§ **TASKS TO PERFORM**:
a) In the unit-testing blog posts, what code coverage do the Agitar engineers say results when test code equals program code in amount?
b) Edit the unit-testing blog posts: write out the part that begins at the words "Thursday, March 01, 2007" and stops after "overwhelming and unreachable.", changing "unit testing" to "developer testing".
c) List every post date given in the unit-testing blog posts.

(EXTRACTED TEXT)

From now on, pair-wise testing will be part of my unit-testing design toolbox. For a list of tools that can find the pairs to test, see here. Rollison highly recommended Microsoft's free PICT tool (see previous link), which also provides a means to specify special relationships between the various factors in the combinations.

Thursday, March 22, 2007

Characterization Tests

In my current column in SD Times, I discuss characterization tests, which are an as-yet little discussed form of testing. They are unit tests whose purpose is not to validate the correctness of code but to capture in tests the behavior of existing code. The idea, first popularized in Michael Feathers' excellent volume Working Effectively with Legacy Code, is that the tests can reveal the scope of any changes you make to a codebase.

You write comprehensive tests of the codebase before you touch a line. Then, you make your changes to the code, and rerun the tests. The failing tests reveal the dependencies on the code you modified. You clean up the failing tests and now they reflect the modified code base. Then, rinse, lather, repeat.

The problem historically with this approach is that writing the tests is a colossal pain, especially on large code bases. Moreover, large changes in the code break so many tests that no one wants to go back and redo 150 tests, say, just to capture the scope of changes. And so frequently, the good idea falls by the way side--with unfortunate effects when it comes time for functionally testing the revised code.To the rescue comes Agitar with a free service called JunitFactory. Get a free license and send them your Java code they will send you back the characterization tests for it. Cool idea. Change your code, run the tests, verify that nothing unexpected broke. And then have JUnitFactory re-create a complete set of characterization tests. How cool is that?

Actually, I use Agitar's service not only for characterization but for my program as I am developing it. The tests always show me unit tests I never thought of writing. Try it out. You'll like it.

Thursday, March 01, 2007

How Many Unit Tests Are Enough?

Recently, I was down visiting the folks at Agitar, who make great tools for doing unit testing. Going there always results in interesting conversations because they really live and breathe unit testing and are always finding new wrinkles in how to apply the technique. During one conversation, they casually threw out a metric for unit testing that I'd never heard before. It answers the question of: How many unit tests are enough? You'll note that pretty much all the books and essays on unit testing go to great pains to avoid answering this question, for fear, I presume, that by presenting any number they will discourage developers from writing more. Likewise, if the suggested number is high, they risk discouraging developers who will see the goal as overwhelming and unreachable.

The engineers at Agitar, however, did offer a number (as a side comment to an unrelated point). They said (I'm paraphrasing) that if the amount of test code equals the amount of program code, you're generally in pretty good shape. Their experience shows that parity of the two codebases translates into code coverage of around 70%, which means a well-tested app. Needless to say, they'd probably want to qualify this statement, but as a rule of thumb, I think it's a very practical data point--even if a bit ambitious.

I will see how it works out on my open-source projects. Currently, my ratio of test-code to app-code is (cough, cough) just over 42%. I guess I know what I'll be doing this weekend.

Saturday, January 27, 2007

One activity that is inherently productive: unit testing

In a post today in his blog, Larry O'Brien states: "...let's be clear that of all the things we know about software development, there are only two things that we know to be inherently highly productive: Well-treated talented programmers and iterative development incorporating client feedback"

I find it hard not to add unit testing to this list.

Of all the things that have changed in how I program during the last six or seven years, nothing comes close to unit testing in terms of making me more productive. In addition, it has made me a better programmer, because as I write code I am thinking about how to test it. And the changes that result are almost always improvements.

(End EXTRACTED TEXT)
(ENTRIES SUPPLIED)

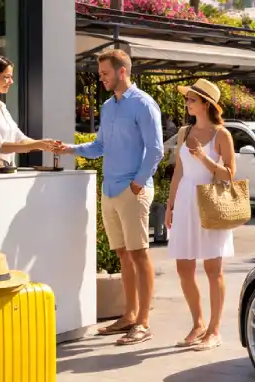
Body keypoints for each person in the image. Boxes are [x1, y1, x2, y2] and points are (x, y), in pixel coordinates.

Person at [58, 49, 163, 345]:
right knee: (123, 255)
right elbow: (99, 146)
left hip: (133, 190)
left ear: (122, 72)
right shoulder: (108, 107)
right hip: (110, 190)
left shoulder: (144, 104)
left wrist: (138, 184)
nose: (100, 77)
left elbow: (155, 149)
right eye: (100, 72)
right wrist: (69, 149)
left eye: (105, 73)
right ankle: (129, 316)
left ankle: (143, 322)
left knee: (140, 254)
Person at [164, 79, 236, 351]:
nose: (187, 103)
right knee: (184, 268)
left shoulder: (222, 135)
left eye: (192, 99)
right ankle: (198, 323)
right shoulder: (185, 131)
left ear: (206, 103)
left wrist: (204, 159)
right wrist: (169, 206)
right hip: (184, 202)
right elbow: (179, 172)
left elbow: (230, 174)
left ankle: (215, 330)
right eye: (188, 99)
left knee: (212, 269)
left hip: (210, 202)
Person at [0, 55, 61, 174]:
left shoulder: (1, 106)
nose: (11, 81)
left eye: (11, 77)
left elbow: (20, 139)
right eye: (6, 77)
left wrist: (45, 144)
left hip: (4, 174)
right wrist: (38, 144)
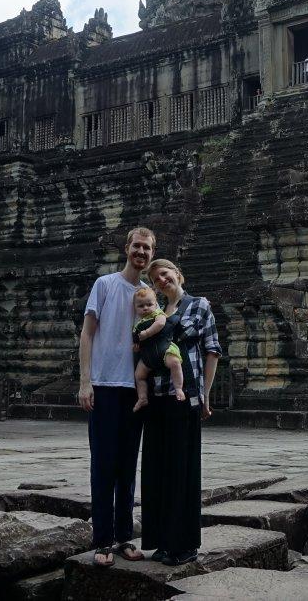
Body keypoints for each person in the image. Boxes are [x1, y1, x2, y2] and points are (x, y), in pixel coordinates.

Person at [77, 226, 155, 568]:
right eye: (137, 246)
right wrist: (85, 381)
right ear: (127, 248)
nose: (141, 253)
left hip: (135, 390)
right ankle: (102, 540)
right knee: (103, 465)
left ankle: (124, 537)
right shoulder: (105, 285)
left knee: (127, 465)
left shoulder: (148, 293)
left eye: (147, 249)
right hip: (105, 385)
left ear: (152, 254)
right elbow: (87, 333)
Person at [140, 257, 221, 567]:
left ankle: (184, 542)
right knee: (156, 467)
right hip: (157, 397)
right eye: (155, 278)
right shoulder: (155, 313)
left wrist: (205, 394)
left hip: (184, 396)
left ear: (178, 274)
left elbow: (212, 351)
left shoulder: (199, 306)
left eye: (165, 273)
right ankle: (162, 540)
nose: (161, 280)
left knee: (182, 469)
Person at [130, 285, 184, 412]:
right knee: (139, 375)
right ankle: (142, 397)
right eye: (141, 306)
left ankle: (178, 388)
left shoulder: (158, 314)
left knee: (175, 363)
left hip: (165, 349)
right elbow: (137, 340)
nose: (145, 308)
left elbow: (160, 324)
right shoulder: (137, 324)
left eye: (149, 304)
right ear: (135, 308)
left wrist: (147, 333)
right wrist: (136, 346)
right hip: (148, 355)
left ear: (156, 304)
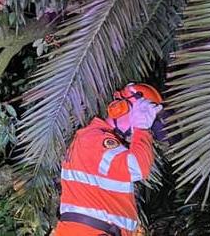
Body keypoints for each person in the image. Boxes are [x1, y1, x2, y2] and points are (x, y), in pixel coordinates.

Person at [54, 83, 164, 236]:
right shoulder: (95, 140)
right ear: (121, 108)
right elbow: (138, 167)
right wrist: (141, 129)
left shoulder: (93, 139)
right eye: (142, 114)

(End ENTRIES SUPPLIED)

§ **SOLUTIONS**:
a) Around 70%.

b)
Thursday, March 01, 2007

How Many Unit Tests Are Enough?

Recently, I was down visiting the folks at Agitar, who make great tools for doing developer testing. Going there always results in interesting conversations because they really live and breathe developer testing and are always finding new wrinkles in how to apply the technique. During one conversation, they casually threw out a metric for developer testing that I'd never heard before. It answers the question of: How many unit tests are enough? You'll note that pretty much all the books and essays on developer testing go to great pains to avoid answering this question, for fear, I presume, that by presenting any number they will discourage developers from writing more. Likewise, if the suggested number is high, they risk discouraging developers who will see the goal as overwhelming and unreachable.

c)
- Thursday, March 22, 2007
- Thursday, March 01, 2007
- Saturday, January 27, 2007